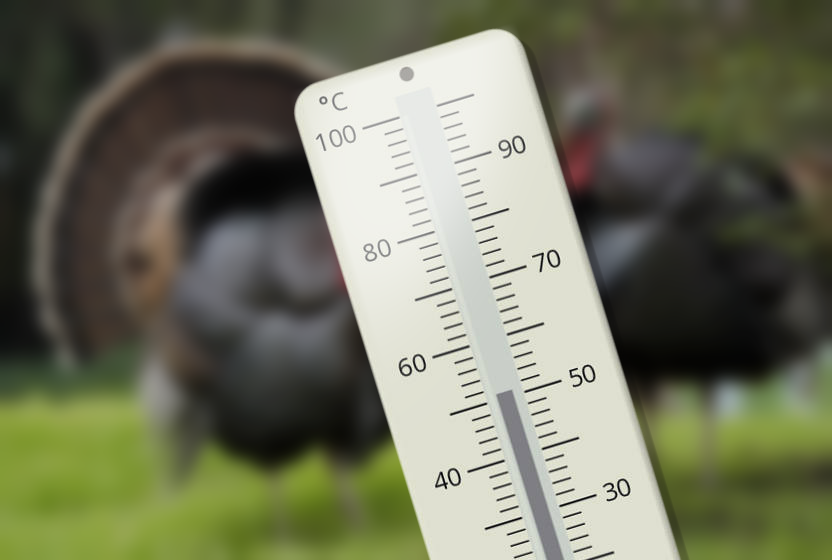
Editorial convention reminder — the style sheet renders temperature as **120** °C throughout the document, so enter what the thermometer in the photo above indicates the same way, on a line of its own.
**51** °C
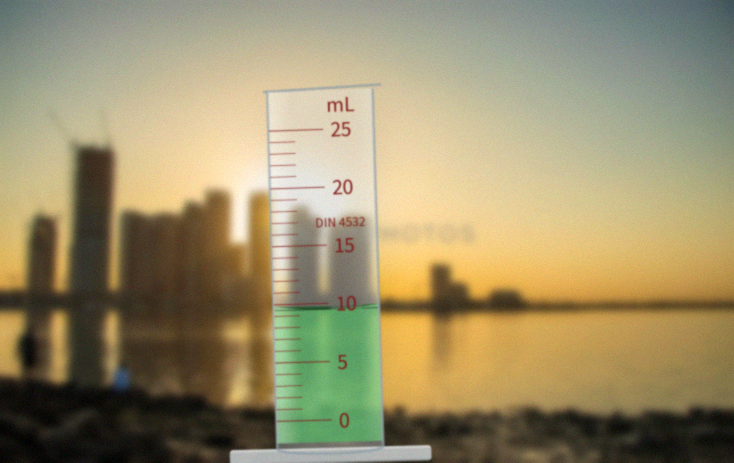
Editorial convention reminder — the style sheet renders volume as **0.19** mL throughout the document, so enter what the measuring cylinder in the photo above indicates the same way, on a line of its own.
**9.5** mL
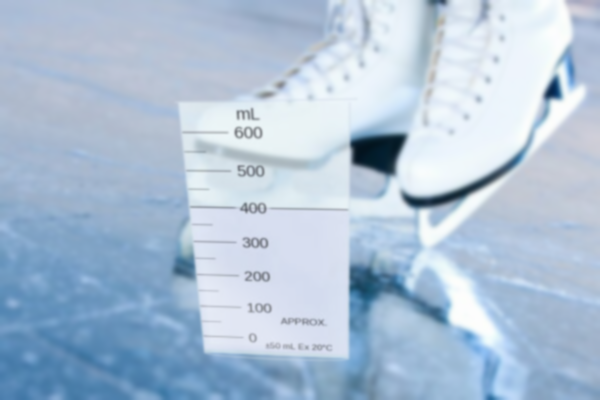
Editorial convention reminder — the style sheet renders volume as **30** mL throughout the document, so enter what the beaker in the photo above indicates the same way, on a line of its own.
**400** mL
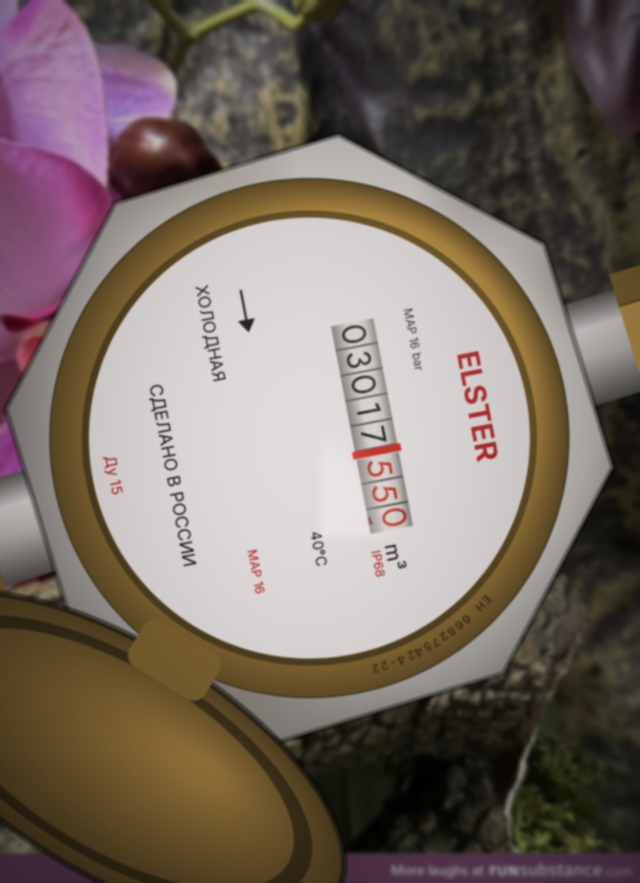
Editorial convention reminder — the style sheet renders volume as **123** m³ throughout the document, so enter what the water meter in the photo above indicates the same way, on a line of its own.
**3017.550** m³
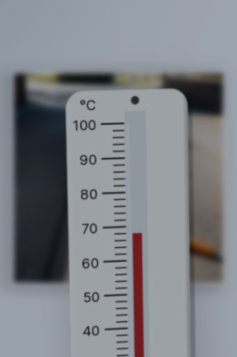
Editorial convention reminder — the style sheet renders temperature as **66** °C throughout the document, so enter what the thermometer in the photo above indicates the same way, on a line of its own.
**68** °C
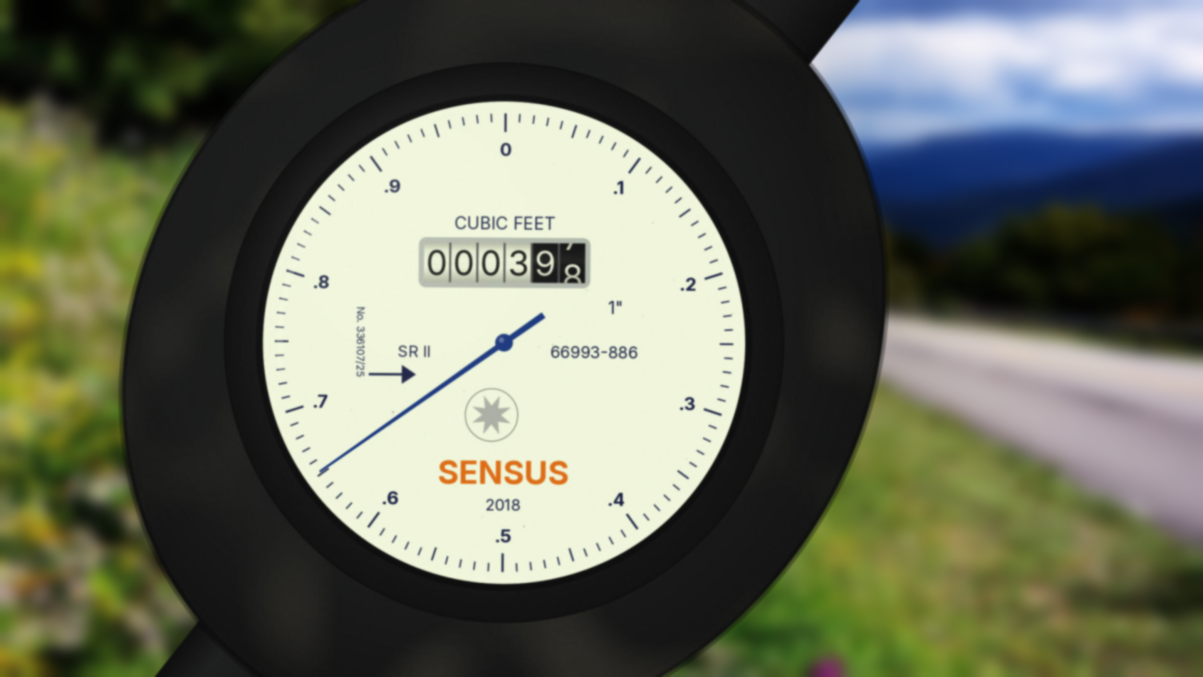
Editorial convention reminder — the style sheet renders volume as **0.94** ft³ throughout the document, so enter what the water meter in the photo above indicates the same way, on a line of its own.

_Exercise brief:_ Format every line of the entries above as a Markdown table with the columns Row and Text, numbering the rows and skipping blank lines. Leave the pictures out.

_Result for this task:_
| Row | Text |
|---|---|
| 1 | Editorial convention reminder — the style sheet renders temperature as **120** °C throughout the document, so enter what the thermometer in the photo above indicates the same way, on a line of its own. |
| 2 | **51** °C |
| 3 | Editorial convention reminder — the style sheet renders volume as **0.19** mL throughout the document, so enter what the measuring cylinder in the photo above indicates the same way, on a line of its own. |
| 4 | **9.5** mL |
| 5 | Editorial convention reminder — the style sheet renders volume as **30** mL throughout the document, so enter what the beaker in the photo above indicates the same way, on a line of its own. |
| 6 | **400** mL |
| 7 | Editorial convention reminder — the style sheet renders volume as **123** m³ throughout the document, so enter what the water meter in the photo above indicates the same way, on a line of its own. |
| 8 | **3017.550** m³ |
| 9 | Editorial convention reminder — the style sheet renders temperature as **66** °C throughout the document, so enter what the thermometer in the photo above indicates the same way, on a line of its own. |
| 10 | **68** °C |
| 11 | Editorial convention reminder — the style sheet renders volume as **0.94** ft³ throughout the document, so enter what the water meter in the photo above indicates the same way, on a line of its own. |